Building a tool to automatically extract web data and images, analyse it and present it in an easy to use dashboard.
Ecommerce sites change every hour and it is difficult to keep up to date with the offers and promotions presented by different online stores. Our client needed a tool to analyse multiple websites, many times per day; to show which products were being advertised and where, how much real estate each advert was given and an analysis of the text used in every advert. The extracted data would be used to build charts in an easy-to-use tableau dashboard.
We built an analysis tool using an ETL Serverless web scraping tool, which analyses daily the smartphone market, checking the price fluctuation across different sector-leading online stores.
It also contained an image recognition tool, using a data dictionary to extract the most promoted devices across the stores.
All the data is later loaded into a Business Intelligence Tool to perform data analysis.
Technologies: Node.js, Python, AWS Step Functions, AWS Lambda, Business Intelligence Tools, OCR, OpenCV, AWS Rekognition.
This product was built in stages following a lean development process. The MVP of the tool extracted text from just one site with further versions analysing flat images, screen real estate and analysing the advert text content itself. This data was then loaded in Tableau where dashboards were created so users could see real-time data on how their products are being advertised across various platforms.
The data has proved invaluable allowing product owners to see why demand is changing for their products on a day to day basis rather than having to wait for store reports.
We turned to Secret Source with a rough sketch of what we were looking to build, and a guide on the questions we were looking to answer.
From that topline overview, a project team was formed. Through their expertise Secret Source were able to quickly extract the pertinent information from our organisation and translate that data into a detailed sprint program.
The program was delivered on time and within budget, the process was smooth and most importantly it was an enjoyable experience in what was unknown territory.
I am really looking forward to building on this foundation with Secret Source, as we broaden the scope of the data we are interested in, and highly recommend their business as a strong partner.

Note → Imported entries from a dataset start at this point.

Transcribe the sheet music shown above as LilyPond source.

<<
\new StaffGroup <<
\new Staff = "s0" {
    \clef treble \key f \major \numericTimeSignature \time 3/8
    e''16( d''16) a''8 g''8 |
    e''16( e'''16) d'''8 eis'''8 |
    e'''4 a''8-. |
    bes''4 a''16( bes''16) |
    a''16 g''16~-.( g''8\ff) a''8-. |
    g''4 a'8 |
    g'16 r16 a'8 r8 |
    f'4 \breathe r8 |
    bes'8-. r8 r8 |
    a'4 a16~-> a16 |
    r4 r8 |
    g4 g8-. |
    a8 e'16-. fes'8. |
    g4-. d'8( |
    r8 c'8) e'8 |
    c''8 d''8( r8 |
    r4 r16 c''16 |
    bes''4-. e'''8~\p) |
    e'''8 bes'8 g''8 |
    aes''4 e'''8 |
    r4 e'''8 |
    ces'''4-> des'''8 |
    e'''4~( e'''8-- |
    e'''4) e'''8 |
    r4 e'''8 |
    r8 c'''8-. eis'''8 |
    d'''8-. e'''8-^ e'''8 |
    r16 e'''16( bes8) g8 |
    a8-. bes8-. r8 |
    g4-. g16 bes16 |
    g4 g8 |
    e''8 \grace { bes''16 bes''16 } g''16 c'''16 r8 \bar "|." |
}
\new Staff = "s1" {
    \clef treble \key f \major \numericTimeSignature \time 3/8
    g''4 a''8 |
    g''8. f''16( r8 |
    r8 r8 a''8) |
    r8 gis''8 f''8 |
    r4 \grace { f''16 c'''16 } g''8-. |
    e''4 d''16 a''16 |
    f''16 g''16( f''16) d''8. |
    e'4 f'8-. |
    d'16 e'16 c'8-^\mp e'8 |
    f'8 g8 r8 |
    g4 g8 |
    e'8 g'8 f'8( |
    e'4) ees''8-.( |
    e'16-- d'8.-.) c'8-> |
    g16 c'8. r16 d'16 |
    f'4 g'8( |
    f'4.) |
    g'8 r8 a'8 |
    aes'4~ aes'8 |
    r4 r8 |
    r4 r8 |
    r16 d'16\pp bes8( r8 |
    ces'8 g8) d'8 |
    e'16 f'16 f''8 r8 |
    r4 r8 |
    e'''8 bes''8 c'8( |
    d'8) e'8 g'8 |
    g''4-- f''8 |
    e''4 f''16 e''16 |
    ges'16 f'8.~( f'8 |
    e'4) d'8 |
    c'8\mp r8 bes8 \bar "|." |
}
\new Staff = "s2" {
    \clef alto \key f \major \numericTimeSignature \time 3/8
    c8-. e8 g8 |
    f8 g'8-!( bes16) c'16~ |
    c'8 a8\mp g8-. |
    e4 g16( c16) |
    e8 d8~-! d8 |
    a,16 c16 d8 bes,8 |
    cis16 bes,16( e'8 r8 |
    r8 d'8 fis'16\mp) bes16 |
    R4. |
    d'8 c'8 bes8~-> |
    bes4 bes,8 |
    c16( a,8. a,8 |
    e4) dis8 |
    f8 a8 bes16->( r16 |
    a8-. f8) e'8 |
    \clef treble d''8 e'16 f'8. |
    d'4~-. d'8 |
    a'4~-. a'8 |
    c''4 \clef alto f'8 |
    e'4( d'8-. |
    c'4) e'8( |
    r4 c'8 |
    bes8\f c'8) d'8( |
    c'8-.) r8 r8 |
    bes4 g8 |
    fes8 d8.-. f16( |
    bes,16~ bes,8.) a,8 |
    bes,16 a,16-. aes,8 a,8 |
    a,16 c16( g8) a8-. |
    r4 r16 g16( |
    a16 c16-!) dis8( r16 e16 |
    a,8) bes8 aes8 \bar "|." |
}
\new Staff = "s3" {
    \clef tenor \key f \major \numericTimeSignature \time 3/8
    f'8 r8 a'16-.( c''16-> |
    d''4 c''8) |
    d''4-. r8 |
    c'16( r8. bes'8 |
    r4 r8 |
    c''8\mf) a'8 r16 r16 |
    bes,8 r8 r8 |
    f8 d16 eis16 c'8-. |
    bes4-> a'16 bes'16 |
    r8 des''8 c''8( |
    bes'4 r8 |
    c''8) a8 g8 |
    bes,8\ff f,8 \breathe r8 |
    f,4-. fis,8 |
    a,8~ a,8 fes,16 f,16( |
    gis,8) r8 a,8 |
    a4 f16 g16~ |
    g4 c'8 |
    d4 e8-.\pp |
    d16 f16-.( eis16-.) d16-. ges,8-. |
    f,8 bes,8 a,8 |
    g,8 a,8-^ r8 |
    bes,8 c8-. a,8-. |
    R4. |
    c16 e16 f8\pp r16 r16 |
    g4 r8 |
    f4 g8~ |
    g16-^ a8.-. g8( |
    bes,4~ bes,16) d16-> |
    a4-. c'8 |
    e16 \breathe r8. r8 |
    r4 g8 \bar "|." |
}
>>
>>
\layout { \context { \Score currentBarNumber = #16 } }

As serverless solutions have been improving with the growth of AWS, Azure and Google Cloud, demand for serverless projects has increased and our team has been growing. Working on projects like this where we get to leverage the vast power of AWS is just the type of work we love doing and we are looking forward to developing this product further and expanding its functionality. We have at least another three months of development in the pipeline adding features to the current product before we move into new products and markets.